- Born: March 11, 1968 (age 58) Xanthi, Greece
- Education: School of Pharmacy of Gazi University
- Occupations: Politician, pharmacist
- Political party: Coalition of the Radical Left (SYRIZA)

= Chousein Zeimpek =

Greek politician, pharmacist

Chousein Chasan Zeimpek (Χουσεΐν Χασάν Ζεϊμπέκ, Hüseyin Zeybek; born on March 11, 1968, in Xanthi) is a Greek politician from the Muslim minority of Western Thrace in northeastern Greece.

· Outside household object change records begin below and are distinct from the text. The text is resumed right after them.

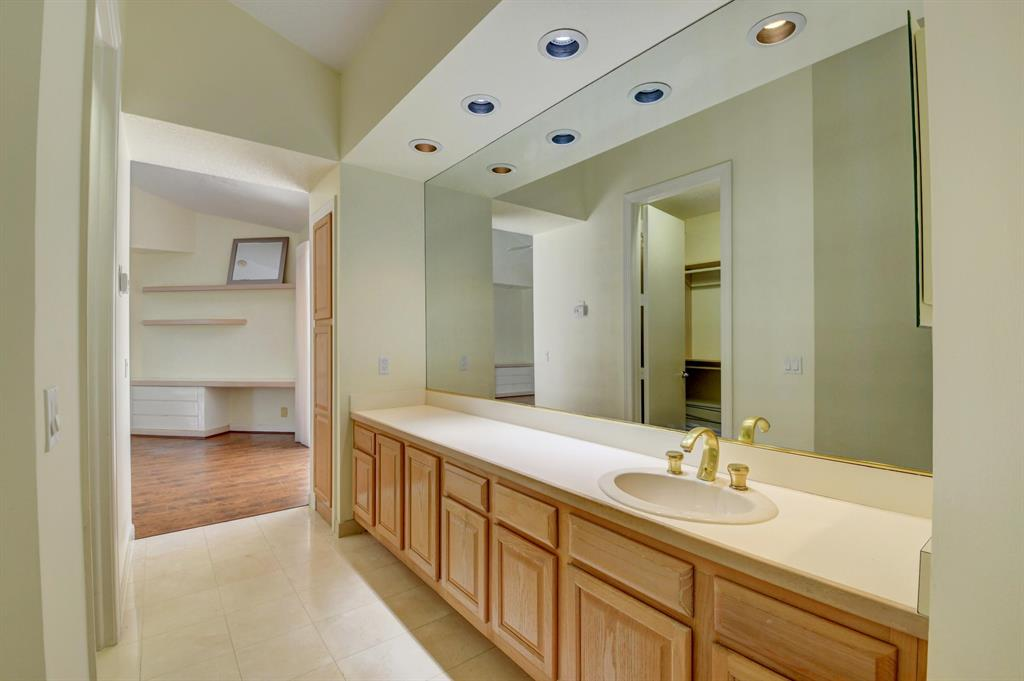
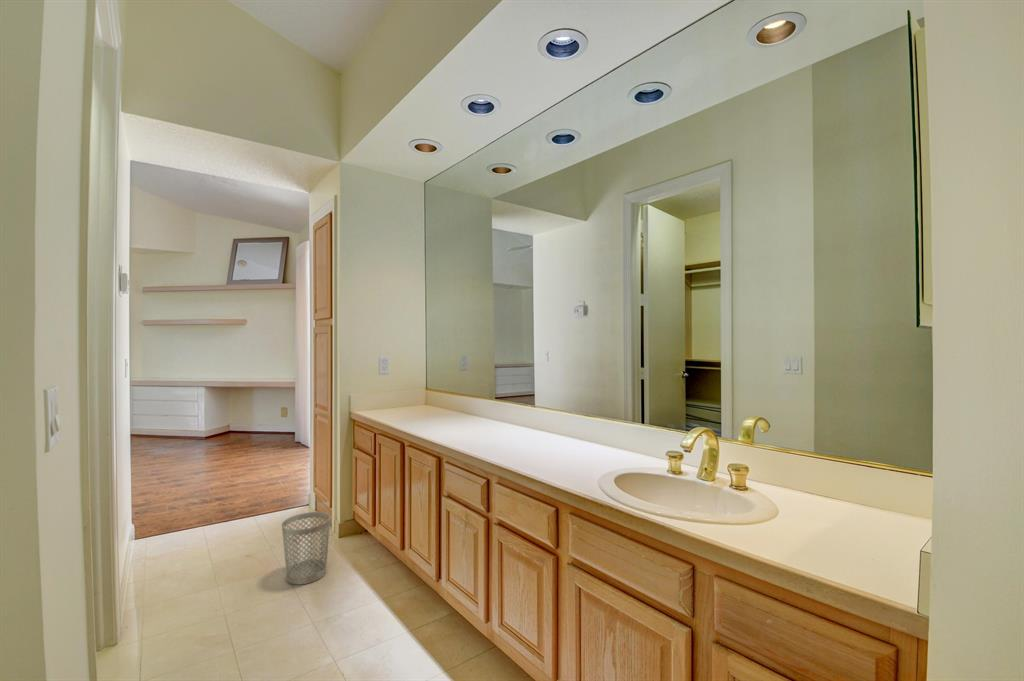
+ wastebasket [281,511,331,586]
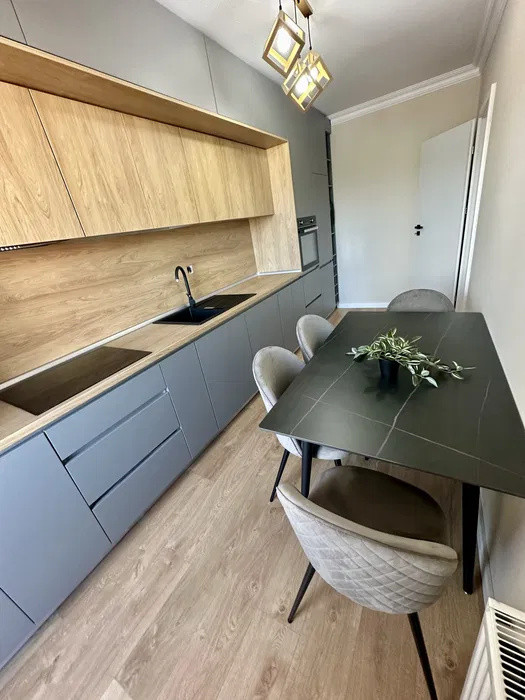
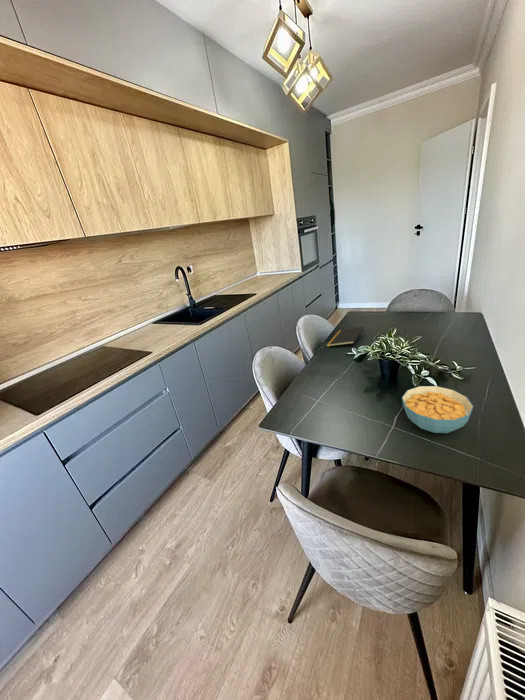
+ cereal bowl [401,385,474,434]
+ notepad [325,326,365,348]
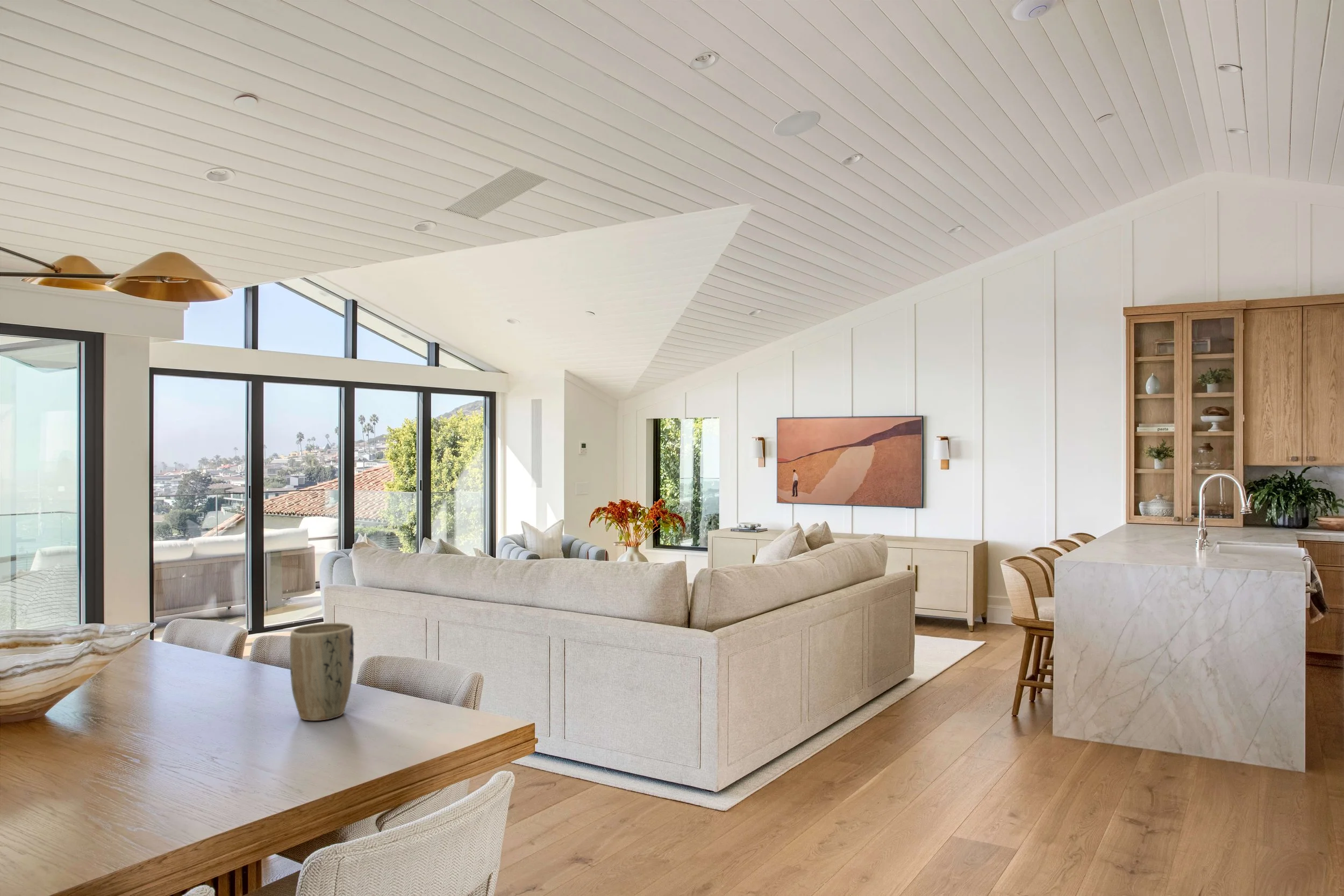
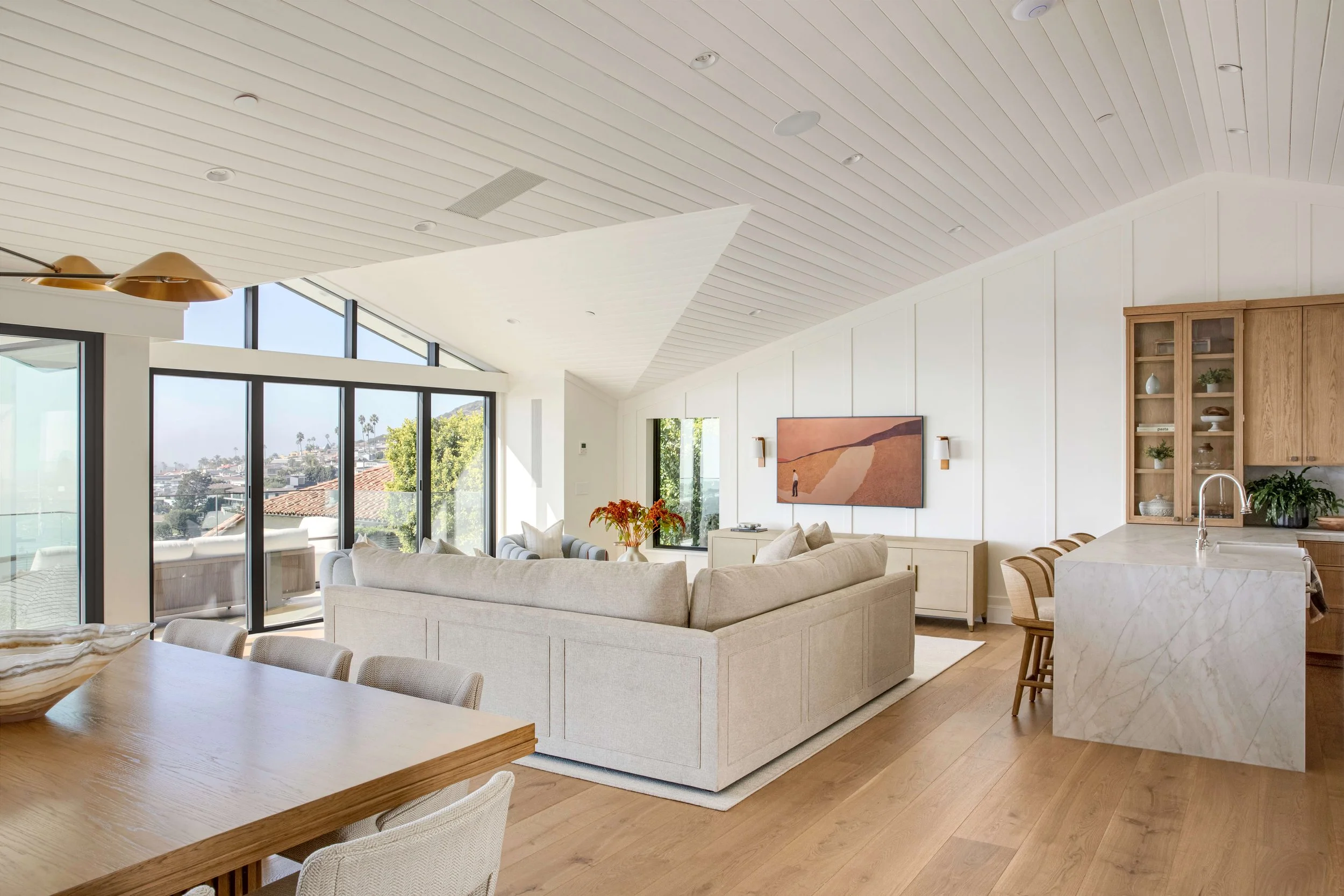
- plant pot [289,622,354,721]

He has been elected to the Greek Parliament for Coalition of the Radical Left (SYRIZA) in May 2012, and was re-elected in June 2012, January and September 2015. He was nominated by SYRIZA in the 2009 parliamentary elections in the Xanthi Prefecture, and was a candidate for the post of deputy regional governor in the local government elections of 2010. He is vice-president of the association of Pharmacists of Xanthi, and has served as president of the school board of the 1st Minority Primary School in Xanthi.

Zeimpek was one of ten SYRIZA MPs who left the party to form New Left in 2023, but departed the new party with seven others in 2026.

Ηe is a graduate of the School of Pharmacy of the Gazi University in Ankara, and since 2003 he works as a pharmacist in Xanthi.